I visit my dad in person now about once a week at the VA. He’s being treated well and is eating regular meals and more than I’ve ever seen him eat in recent memory. (The man has existed on coffee, cigarettes, and Coors for most of my life.) He is able to recognize each of us, but is not able to carry a conversation with any coherence. He’ll tell us a different story about where he is at each time someone talks to him. Sometimes he’s on a ship in Hawaii, sometimes he’s working in Oregon, other times he’s at the library or fire station. It all makes sense to him as it’s a reliving of a certain time and place for him, but has no context for the current time we are existing in. His prognosis is that this is his new normal, he will likely not recover and needs to be placed somewhere where he can have round the clock monitoring and care. We are still in shock and are processing all of this, there are a lot of moving parts and complexities to navigate, but we are doing it one step at a time.

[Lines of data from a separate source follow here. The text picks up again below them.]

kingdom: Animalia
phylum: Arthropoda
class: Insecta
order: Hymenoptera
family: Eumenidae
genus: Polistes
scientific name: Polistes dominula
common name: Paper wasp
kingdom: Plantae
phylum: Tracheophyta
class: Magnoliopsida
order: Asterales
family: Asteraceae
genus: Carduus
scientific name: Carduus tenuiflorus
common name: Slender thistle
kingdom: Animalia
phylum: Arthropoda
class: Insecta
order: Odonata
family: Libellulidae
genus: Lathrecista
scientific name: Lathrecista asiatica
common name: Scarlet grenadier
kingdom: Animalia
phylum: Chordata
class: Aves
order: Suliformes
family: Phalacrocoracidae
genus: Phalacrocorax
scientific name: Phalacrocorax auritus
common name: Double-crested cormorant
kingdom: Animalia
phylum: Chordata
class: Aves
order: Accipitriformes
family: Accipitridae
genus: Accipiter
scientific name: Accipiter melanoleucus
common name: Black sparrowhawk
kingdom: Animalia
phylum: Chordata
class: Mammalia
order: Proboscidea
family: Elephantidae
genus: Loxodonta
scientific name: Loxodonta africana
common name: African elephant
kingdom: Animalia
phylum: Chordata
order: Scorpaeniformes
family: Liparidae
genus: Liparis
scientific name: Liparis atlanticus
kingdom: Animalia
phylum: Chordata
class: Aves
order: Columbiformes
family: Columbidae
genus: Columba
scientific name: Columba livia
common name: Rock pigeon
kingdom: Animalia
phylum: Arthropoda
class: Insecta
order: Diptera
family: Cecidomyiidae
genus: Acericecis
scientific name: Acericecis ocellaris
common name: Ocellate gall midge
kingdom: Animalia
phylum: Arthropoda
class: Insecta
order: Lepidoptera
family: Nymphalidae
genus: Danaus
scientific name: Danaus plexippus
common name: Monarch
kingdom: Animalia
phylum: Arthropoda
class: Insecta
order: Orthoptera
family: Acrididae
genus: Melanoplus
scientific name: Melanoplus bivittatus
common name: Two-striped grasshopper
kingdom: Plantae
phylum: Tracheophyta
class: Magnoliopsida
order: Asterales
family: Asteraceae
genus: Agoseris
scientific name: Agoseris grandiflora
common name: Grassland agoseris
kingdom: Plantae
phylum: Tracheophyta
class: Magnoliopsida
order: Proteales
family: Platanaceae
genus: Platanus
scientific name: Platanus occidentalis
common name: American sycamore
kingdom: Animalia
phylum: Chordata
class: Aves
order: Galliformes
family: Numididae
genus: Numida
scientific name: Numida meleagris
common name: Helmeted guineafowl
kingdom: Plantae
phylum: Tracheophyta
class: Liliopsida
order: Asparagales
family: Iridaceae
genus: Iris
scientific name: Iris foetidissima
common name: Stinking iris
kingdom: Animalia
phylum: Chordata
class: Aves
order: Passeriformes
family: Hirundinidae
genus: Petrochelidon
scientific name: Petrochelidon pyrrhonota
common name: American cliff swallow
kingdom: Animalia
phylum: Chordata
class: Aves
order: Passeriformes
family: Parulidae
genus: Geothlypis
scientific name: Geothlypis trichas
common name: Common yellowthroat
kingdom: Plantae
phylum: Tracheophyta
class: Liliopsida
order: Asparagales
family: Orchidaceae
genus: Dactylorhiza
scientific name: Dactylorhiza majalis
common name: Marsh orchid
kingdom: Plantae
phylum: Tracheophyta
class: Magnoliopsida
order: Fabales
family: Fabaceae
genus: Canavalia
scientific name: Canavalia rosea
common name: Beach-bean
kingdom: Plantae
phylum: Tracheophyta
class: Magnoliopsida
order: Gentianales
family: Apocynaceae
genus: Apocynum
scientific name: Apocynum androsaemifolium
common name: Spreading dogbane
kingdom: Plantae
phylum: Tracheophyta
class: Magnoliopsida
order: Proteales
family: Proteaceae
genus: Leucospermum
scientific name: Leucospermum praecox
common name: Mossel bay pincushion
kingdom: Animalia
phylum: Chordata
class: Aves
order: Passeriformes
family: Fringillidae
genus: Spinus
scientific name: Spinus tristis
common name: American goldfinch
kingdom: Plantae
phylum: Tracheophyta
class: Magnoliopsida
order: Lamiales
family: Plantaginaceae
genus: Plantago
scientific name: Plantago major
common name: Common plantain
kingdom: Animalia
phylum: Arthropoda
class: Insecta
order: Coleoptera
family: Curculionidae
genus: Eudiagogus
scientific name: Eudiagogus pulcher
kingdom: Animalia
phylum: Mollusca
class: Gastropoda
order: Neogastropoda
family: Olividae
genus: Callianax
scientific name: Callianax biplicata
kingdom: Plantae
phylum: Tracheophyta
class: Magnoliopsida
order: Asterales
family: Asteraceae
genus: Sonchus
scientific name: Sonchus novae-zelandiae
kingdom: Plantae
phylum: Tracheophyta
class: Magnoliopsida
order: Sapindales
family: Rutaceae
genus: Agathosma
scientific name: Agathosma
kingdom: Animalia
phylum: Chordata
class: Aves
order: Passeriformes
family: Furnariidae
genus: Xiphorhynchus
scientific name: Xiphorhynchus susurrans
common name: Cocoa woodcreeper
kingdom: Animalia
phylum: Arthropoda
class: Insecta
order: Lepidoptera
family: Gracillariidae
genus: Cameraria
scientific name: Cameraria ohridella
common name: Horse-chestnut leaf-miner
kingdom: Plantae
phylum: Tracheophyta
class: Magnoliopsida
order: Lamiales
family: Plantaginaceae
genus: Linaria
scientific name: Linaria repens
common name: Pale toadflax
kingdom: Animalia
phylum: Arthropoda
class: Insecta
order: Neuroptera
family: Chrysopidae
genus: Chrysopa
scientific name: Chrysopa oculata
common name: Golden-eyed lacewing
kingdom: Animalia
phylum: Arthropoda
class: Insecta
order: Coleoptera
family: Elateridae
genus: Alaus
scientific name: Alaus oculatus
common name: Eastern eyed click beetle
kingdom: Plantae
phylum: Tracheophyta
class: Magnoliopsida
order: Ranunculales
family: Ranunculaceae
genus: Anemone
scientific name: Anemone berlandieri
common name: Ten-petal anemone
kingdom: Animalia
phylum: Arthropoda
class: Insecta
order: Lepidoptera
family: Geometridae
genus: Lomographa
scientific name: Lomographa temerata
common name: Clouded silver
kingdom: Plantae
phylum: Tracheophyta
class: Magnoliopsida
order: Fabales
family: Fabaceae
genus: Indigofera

Thanks to those who have called or texted or sent encouraging messages, please keep doing so! We are never too busy to grab a coffee or a walk, and it breaks up the tedious tasks we’ve been doing for the past few weeks.

If you’re the praying type, please pray for the Guardianship process to go quickly and smoothly, pray for a place to open up for my dad that will accept VA Benefits, as he has yet to apply for Medicaid or Medicare, and he may not qualify until his asset (proceeds from sale of the house) is exhausted. Pray for my brother Kurtis, who has never moved from this house and aside from my dad, will have the biggest life adjustment to make when this is all said and done. That’s enough for now, thanks for reading about our detour.